Closing her eyes, she leaned her head back against the headrest, and just that easily time lost all meaning. When Sam finally returned and slipped into the back seat of the patrol car with her, she couldn’t have said if two minutes had passed or sixty. Just opening her eyes was a struggle.
“The evidence team is on its way,” he told her as a uniformed officer climbed behind the wheel and started the engine. “I’ll come back later and see what they found out, but right now, Officer Stevens is going to drive us to my place. You’re staying with me tonight.”
He didn’t ask, he told her what she was going to do, and she didn’t offer a word of protest. That alone was enough to deepen the concern in his eyes as he slipped his arm around her shoulders and eased her against him, but she never noticed. Sighing, losing the fight to keep her eyes open, she melted against him trustingly and sank back into oblivion.
She would have been content to stay that way the rest of the night, but all too soon, Officer Stevens was braking to a stop. Jennifer stirred, then frowned bleary-eyed at the familiar lines of the Lone Star Social Club. She’d never been inside the old Victorian mansion, but she’d fallen in love with it the first time she’d laid eyes on it and made a point to walk past it whenever she visited the River Walk.

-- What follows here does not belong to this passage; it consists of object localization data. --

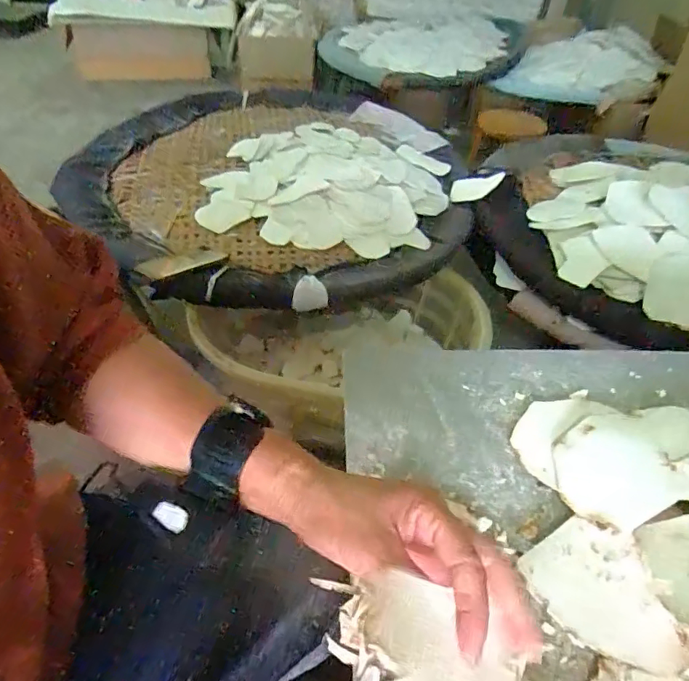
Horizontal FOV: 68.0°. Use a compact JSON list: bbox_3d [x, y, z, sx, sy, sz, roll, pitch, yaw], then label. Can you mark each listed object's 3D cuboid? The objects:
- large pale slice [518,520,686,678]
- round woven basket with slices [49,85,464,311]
[{"bbox_3d":[0.174,0.174,0.357,0.085,0.012,0.101,-2,45,-6],"label":"large pale slice"},{"bbox_3d":[-0.178,-0.414,1.257,0.924,0.130,0.865,9,45,5],"label":"round woven basket with slices"}]

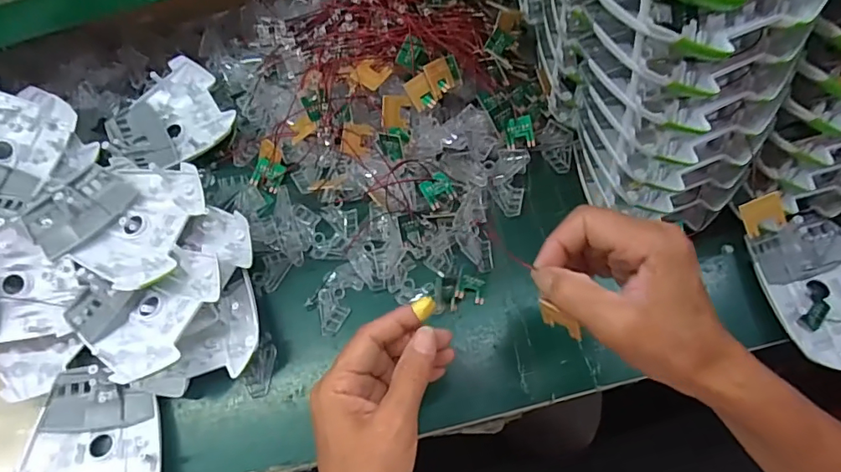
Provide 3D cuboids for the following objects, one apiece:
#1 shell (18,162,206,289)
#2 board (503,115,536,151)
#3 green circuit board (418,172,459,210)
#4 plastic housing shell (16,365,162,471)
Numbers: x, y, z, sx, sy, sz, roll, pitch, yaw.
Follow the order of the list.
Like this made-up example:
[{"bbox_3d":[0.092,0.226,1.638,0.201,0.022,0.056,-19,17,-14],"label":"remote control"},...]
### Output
[{"bbox_3d":[-0.230,-0.016,0.387,0.113,0.024,0.095,18,71,9],"label":"shell"},{"bbox_3d":[0.082,-0.086,0.418,0.025,0.025,0.008,-6,22,35],"label":"board"},{"bbox_3d":[0.015,-0.038,0.421,0.025,0.007,0.026,-30,97,-6],"label":"green circuit board"},{"bbox_3d":[-0.230,0.148,0.354,0.093,0.032,0.108,-8,69,-1],"label":"plastic housing shell"}]

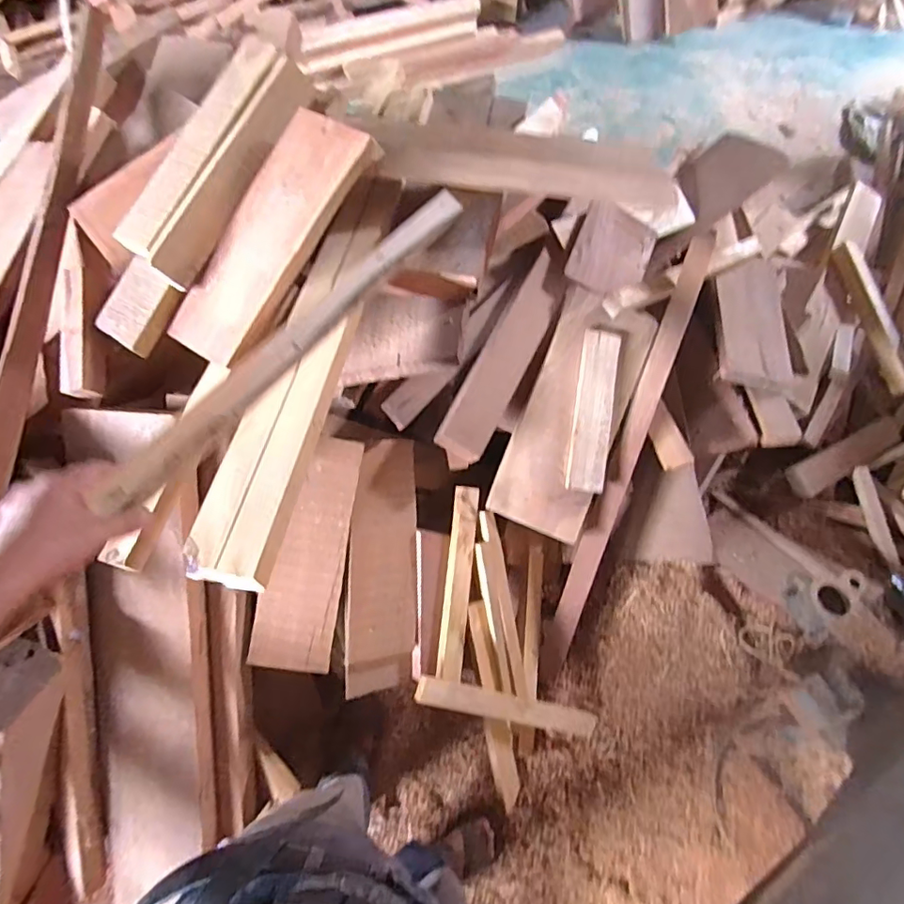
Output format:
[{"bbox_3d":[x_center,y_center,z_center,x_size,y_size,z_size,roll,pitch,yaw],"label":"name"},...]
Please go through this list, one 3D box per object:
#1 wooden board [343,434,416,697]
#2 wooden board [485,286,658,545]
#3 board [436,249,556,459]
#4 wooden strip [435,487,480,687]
[{"bbox_3d":[-0.139,0.232,1.054,0.140,0.027,0.499,3,88,-27],"label":"wooden board"},{"bbox_3d":[0.275,-0.084,1.160,0.214,0.035,0.538,21,85,-4],"label":"wooden board"},{"bbox_3d":[0.120,-0.211,1.125,0.100,0.032,0.510,28,68,-1],"label":"board"},{"bbox_3d":[0.014,0.274,1.103,0.053,0.020,0.396,6,85,2],"label":"wooden strip"}]

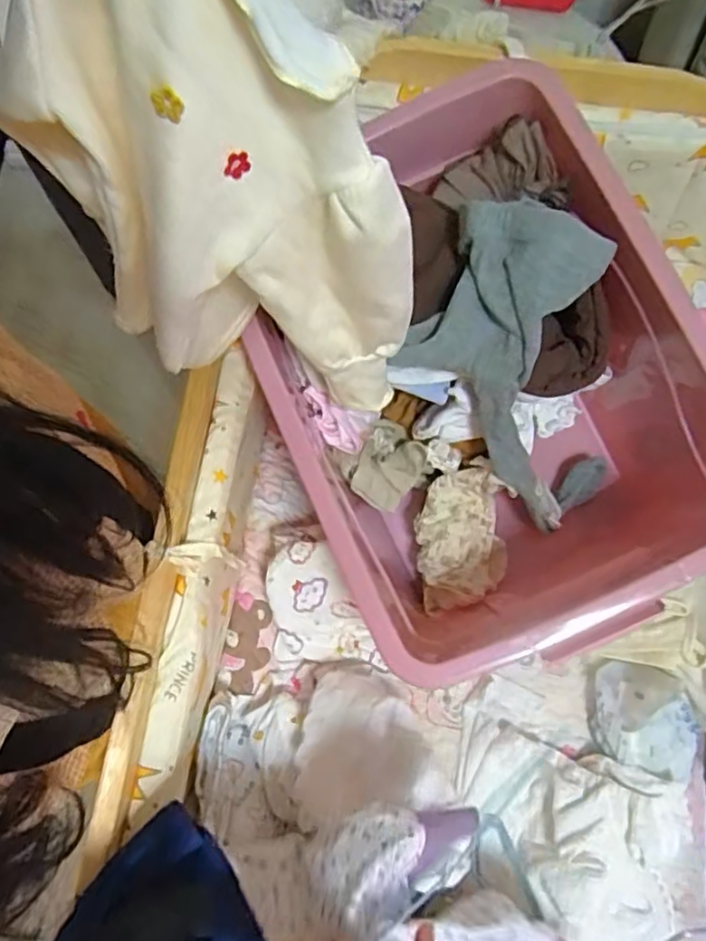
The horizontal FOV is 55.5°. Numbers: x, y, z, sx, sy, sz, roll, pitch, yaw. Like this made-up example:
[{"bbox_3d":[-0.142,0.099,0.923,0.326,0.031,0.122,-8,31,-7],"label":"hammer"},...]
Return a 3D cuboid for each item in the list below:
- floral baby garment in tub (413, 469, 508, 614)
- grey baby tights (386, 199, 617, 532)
[{"bbox_3d":[0.116,0.071,0.694,0.097,0.080,0.132,-6,73,-2],"label":"floral baby garment in tub"},{"bbox_3d":[0.129,-0.069,0.601,0.175,0.319,0.068,-9,33,-3],"label":"grey baby tights"}]

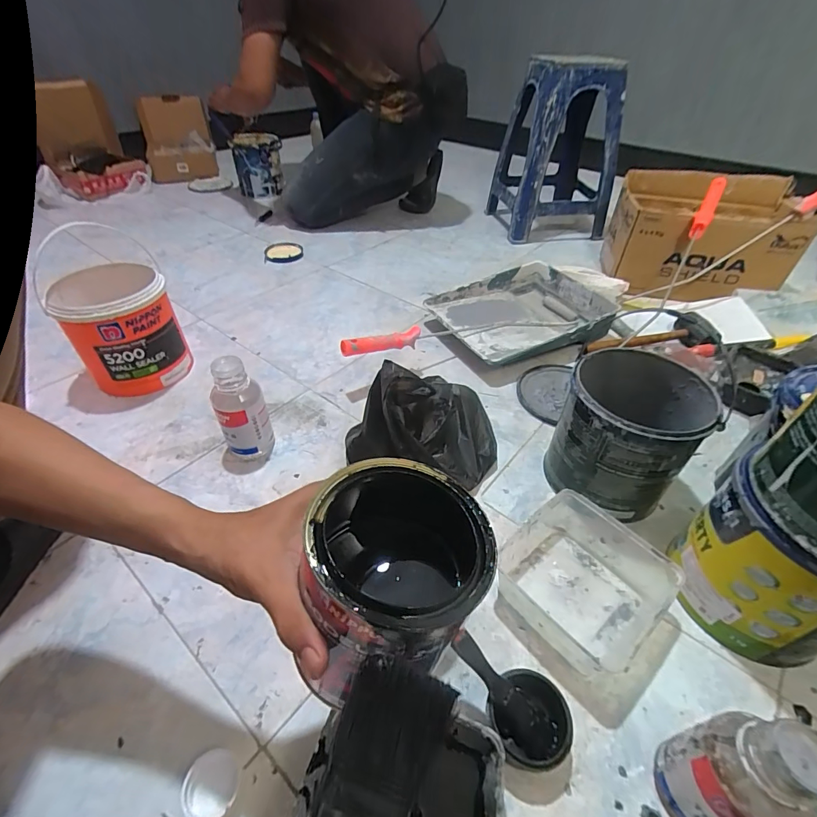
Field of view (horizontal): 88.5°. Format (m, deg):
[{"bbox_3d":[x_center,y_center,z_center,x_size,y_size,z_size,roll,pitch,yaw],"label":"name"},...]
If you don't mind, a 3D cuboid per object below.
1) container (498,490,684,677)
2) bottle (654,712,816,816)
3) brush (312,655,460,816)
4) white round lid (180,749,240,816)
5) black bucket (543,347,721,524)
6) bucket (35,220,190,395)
[{"bbox_3d":[0.217,0.211,0.518,0.176,0.072,0.169,34,52,31],"label":"container"},{"bbox_3d":[0.265,0.304,0.347,0.062,0.164,0.075,-7,43,-8],"label":"bottle"},{"bbox_3d":[-0.026,0.169,0.150,0.038,0.010,0.141,18,69,18],"label":"brush"},{"bbox_3d":[-0.181,0.351,0.389,0.049,0.021,0.050,0,43,0],"label":"white round lid"},{"bbox_3d":[0.307,0.043,0.611,0.165,0.189,0.165,0,43,0],"label":"black bucket"},{"bbox_3d":[-0.526,-0.140,0.793,0.165,0.193,0.162,0,43,0],"label":"bucket"}]

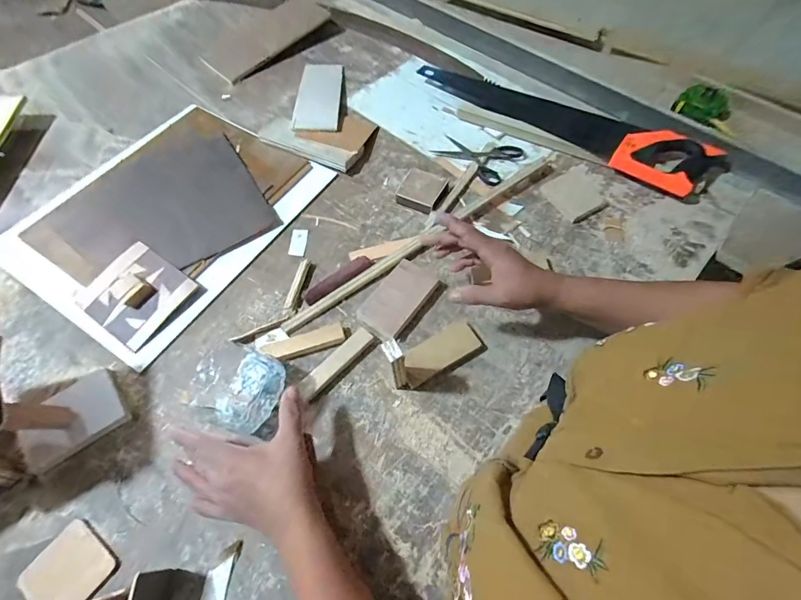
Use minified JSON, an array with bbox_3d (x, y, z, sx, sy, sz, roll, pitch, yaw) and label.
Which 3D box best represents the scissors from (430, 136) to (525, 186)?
[{"bbox_3d":[0.127,-0.247,0.654,0.135,0.019,0.108,31,66,16],"label":"scissors"}]

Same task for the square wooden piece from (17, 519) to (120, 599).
[{"bbox_3d":[-0.322,0.265,0.374,0.074,0.011,0.069,31,66,16],"label":"square wooden piece"}]

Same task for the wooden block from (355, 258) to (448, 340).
[{"bbox_3d":[0.001,0.000,0.515,0.067,0.019,0.115,32,66,17],"label":"wooden block"}]

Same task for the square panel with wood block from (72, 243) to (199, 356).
[{"bbox_3d":[-0.351,-0.011,0.512,0.120,0.032,0.111,30,66,16],"label":"square panel with wood block"}]

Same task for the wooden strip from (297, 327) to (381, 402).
[{"bbox_3d":[-0.076,0.078,0.473,0.026,0.020,0.110,40,69,20],"label":"wooden strip"}]

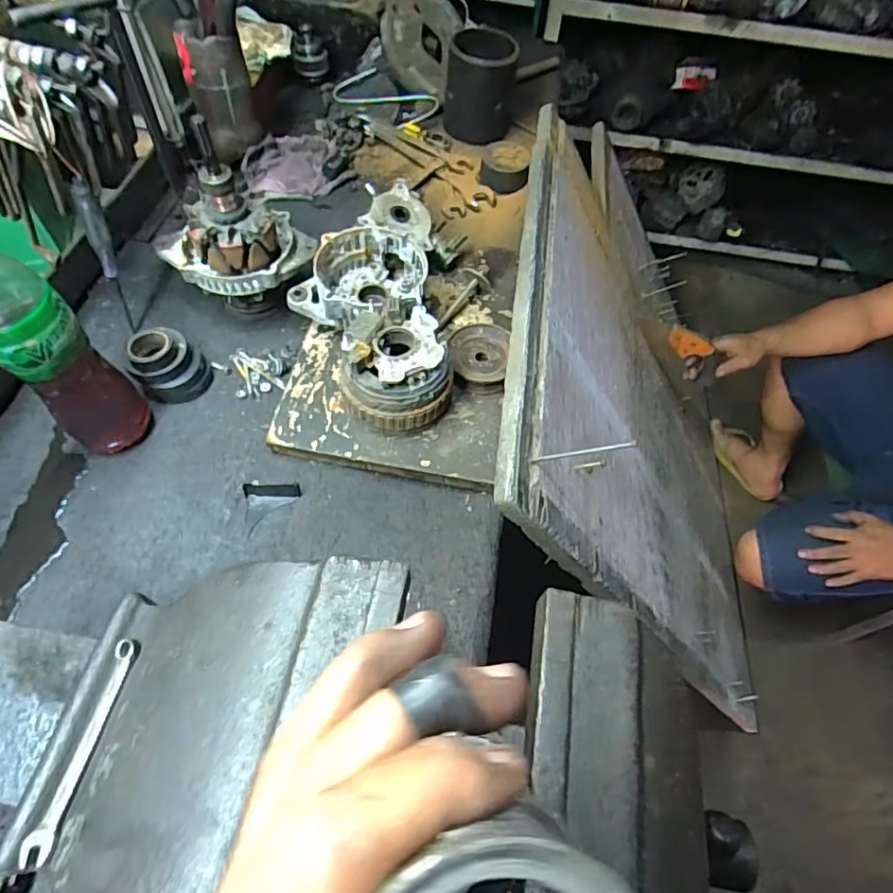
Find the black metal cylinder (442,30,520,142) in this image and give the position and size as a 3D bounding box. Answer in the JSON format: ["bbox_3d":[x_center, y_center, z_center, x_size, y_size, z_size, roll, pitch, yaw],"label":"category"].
[{"bbox_3d":[0.056,-0.590,0.933,0.113,0.123,0.108,7,58,1],"label":"black metal cylinder"}]

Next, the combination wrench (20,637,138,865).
[{"bbox_3d":[-0.202,0.166,0.316,0.015,0.005,0.111,9,58,2],"label":"combination wrench"}]

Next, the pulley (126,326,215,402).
[{"bbox_3d":[-0.317,-0.093,0.647,0.070,0.064,0.059,2,58,-2],"label":"pulley"}]

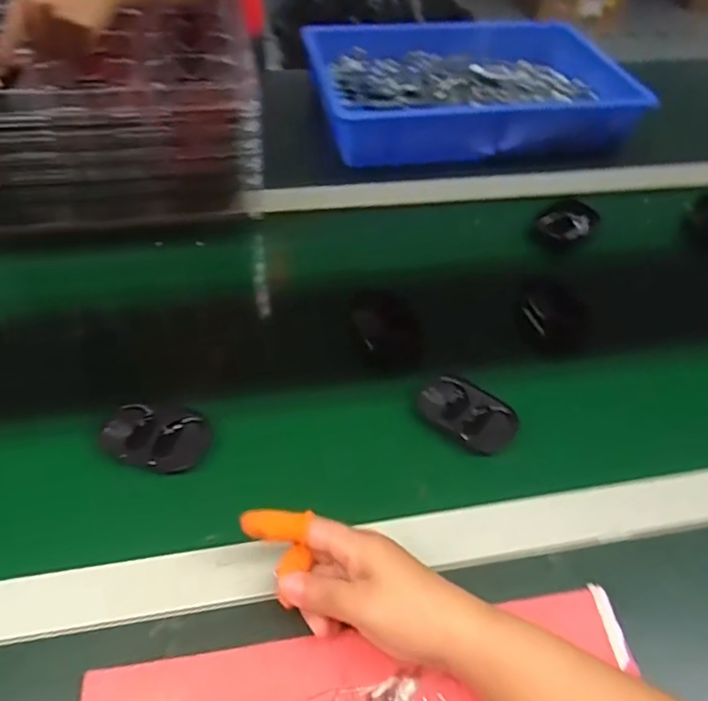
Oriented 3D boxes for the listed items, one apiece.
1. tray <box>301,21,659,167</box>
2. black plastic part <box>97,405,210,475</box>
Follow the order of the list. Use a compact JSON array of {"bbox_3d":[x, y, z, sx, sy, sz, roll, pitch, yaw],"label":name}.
[{"bbox_3d":[0.168,-0.378,0.856,0.440,0.081,0.271,-6,50,-11],"label":"tray"},{"bbox_3d":[-0.160,0.072,0.486,0.080,0.018,0.052,12,49,5],"label":"black plastic part"}]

Still groggy, she glanced at Sam. “What are we doing here?”
“I live here,” he said with
a smile. “Second floor at the back on the right.” Pushing open the car door on his side, he came around, opened hers for her and held out his hand. “C’mon. You need to get inside and change into something dry.”
That sounded heavenly, but when she looked past him to the ten or more steps that led to the porch, she hesitated. Her feet had started to throb, and even though they were bandaged, she didn’t see how she could even think about climbing stairs. “Uh...we’ve got a problem,” she murmured.
“What? The stairs? You won’t feel a thing,” he promised, and in one smooth motion, he leaned down and plucked her from the patrol car as if she weighed no more than a feather.
Gasping, she clutched at him, but his arms were rock steady, his stride sure as he thanked the young rookie for the ride, then started up the steps, the blanket that still covered her trailing behind them on the walkway. In the time it took to blink, they’d reached the front door.
“Can you punch in the security code, honey?” he growled softly. “It’s 6-5-8-1.”
Her fingers were far from steady, but when he turned so she could reach the keypad, she managed to hit the right numbers. The lock clicked open, and he quietly shouldered the door open and stepped into the darkened front hall. Hushed silence surrounded them. Flipping on the light, he carefully started up the main staircase.
At any other time she would have memorized every detail of the old house and asked him a dozen questions about it, but her brain still felt as if it was encased in smoke, and she couldn’t seem to think. Weary to the bone, she dropped her head to Sam’s shoulder and closed her eyes. At that moment he could have taken her to the moon for all the attention she paid to her surroundings. She was just too tired to care.
His hands full of her, Sam felt the soft brush of a breast against his chest, the warmth of her breath against his neck as she sighed, and he clenched his teeth on a silent groan. She was hurt, he reminded himself grimly. And if not in shock, then damn close to it. She had to be or she’d have already remembered the last time they were together, when she had kissed him off. When tonight’s trauma faded and she was herself again, she wouldn’t be nearly so willing to accept his touch. He’d be lucky if she even spoke to him.